START GIVEN DATA

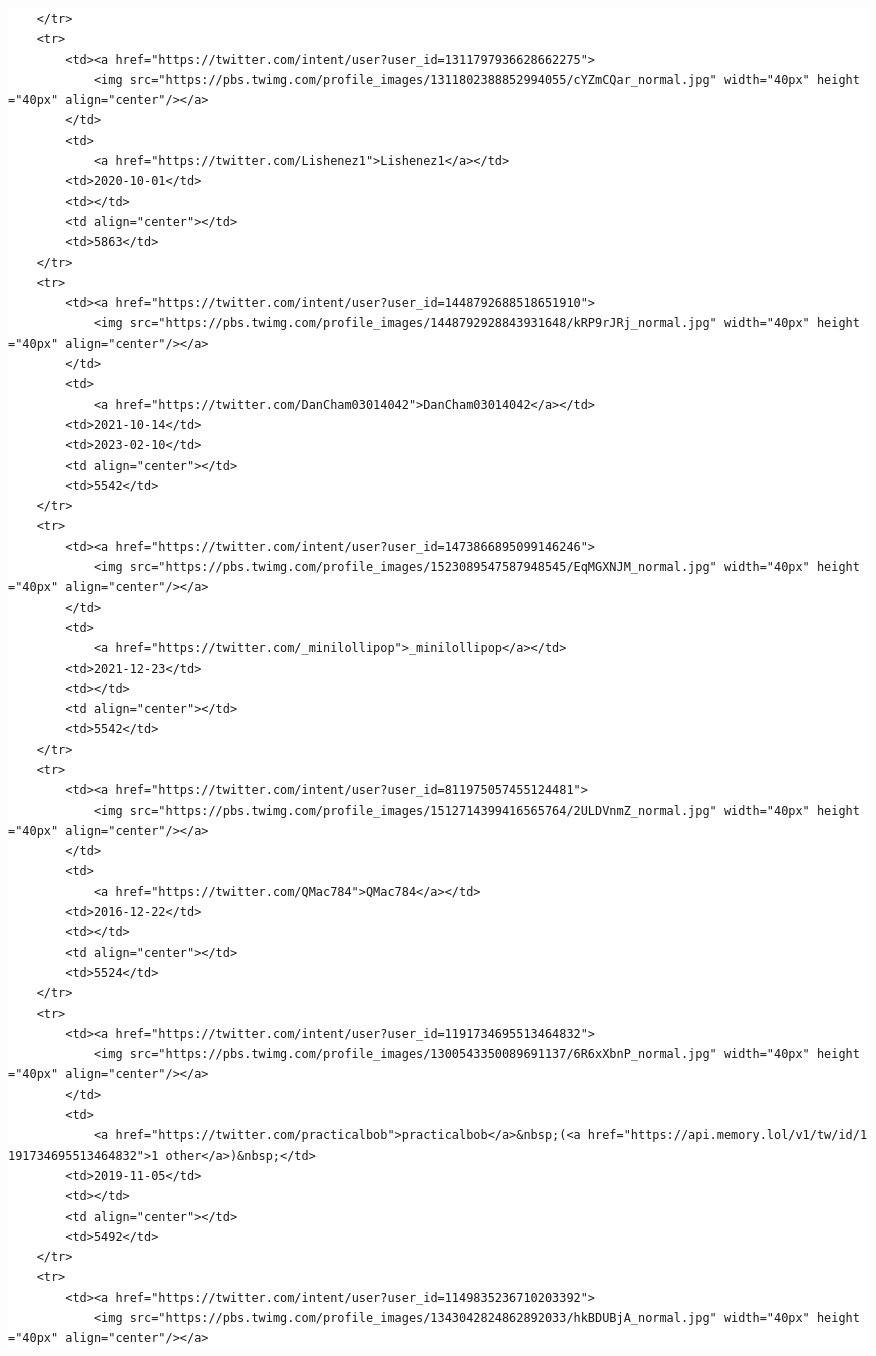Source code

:         </tr>
        <tr>
            <td><a href="https://twitter.com/intent/user?user_id=1311797936628662275">
                <img src="https://pbs.twimg.com/profile_images/1311802388852994055/cYZmCQar_normal.jpg" width="40px" height="40px" align="center"/></a>
            </td>
            <td>
                <a href="https://twitter.com/Lishenez1">Lishenez1</a></td>
            <td>2020-10-01</td>
            <td></td>
            <td align="center"></td>
            <td>5863</td>
        </tr>
        <tr>
            <td><a href="https://twitter.com/intent/user?user_id=1448792688518651910">
                <img src="https://pbs.twimg.com/profile_images/1448792928843931648/kRP9rJRj_normal.jpg" width="40px" height="40px" align="center"/></a>
            </td>
            <td>
                <a href="https://twitter.com/DanCham03014042">DanCham03014042</a></td>
            <td>2021-10-14</td>
            <td>2023-02-10</td>
            <td align="center"></td>
            <td>5542</td>
        </tr>
        <tr>
            <td><a href="https://twitter.com/intent/user?user_id=1473866895099146246">
                <img src="https://pbs.twimg.com/profile_images/1523089547587948545/EqMGXNJM_normal.jpg" width="40px" height="40px" align="center"/></a>
            </td>
            <td>
                <a href="https://twitter.com/_minilollipop">_minilollipop</a></td>
            <td>2021-12-23</td>
            <td></td>
            <td align="center"></td>
            <td>5542</td>
        </tr>
        <tr>
            <td><a href="https://twitter.com/intent/user?user_id=811975057455124481">
                <img src="https://pbs.twimg.com/profile_images/1512714399416565764/2ULDVnmZ_normal.jpg" width="40px" height="40px" align="center"/></a>
            </td>
            <td>
                <a href="https://twitter.com/QMac784">QMac784</a></td>
            <td>2016-12-22</td>
            <td></td>
            <td align="center"></td>
            <td>5524</td>
        </tr>
        <tr>
            <td><a href="https://twitter.com/intent/user?user_id=1191734695513464832">
                <img src="https://pbs.twimg.com/profile_images/1300543350089691137/6R6xXbnP_normal.jpg" width="40px" height="40px" align="center"/></a>
            </td>
            <td>
                <a href="https://twitter.com/practicalbob">practicalbob</a>&nbsp;(<a href="https://api.memory.lol/v1/tw/id/1191734695513464832">1 other</a>)&nbsp;</td>
            <td>2019-11-05</td>
            <td></td>
            <td align="center"></td>
            <td>5492</td>
        </tr>
        <tr>
            <td><a href="https://twitter.com/intent/user?user_id=1149835236710203392">
                <img src="https://pbs.twimg.com/profile_images/1343042824862892033/hkBDUBjA_normal.jpg" width="40px" height="40px" align="center"/></a>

END GIVEN DATA

Show each line of the material above that contains the string "intent", copied in full, and treat uppercase and lowercase as different.

- _EXERCISE ANSWER_:
            <td><a href="https://twitter.com/intent/user?user_id=1311797936628662275">
            <td><a href="https://twitter.com/intent/user?user_id=1448792688518651910">
            <td><a href="https://twitter.com/intent/user?user_id=1473866895099146246">
            <td><a href="https://twitter.com/intent/user?user_id=811975057455124481">
            <td><a href="https://twitter.com/intent/user?user_id=1191734695513464832">
            <td><a href="https://twitter.com/intent/user?user_id=1149835236710203392">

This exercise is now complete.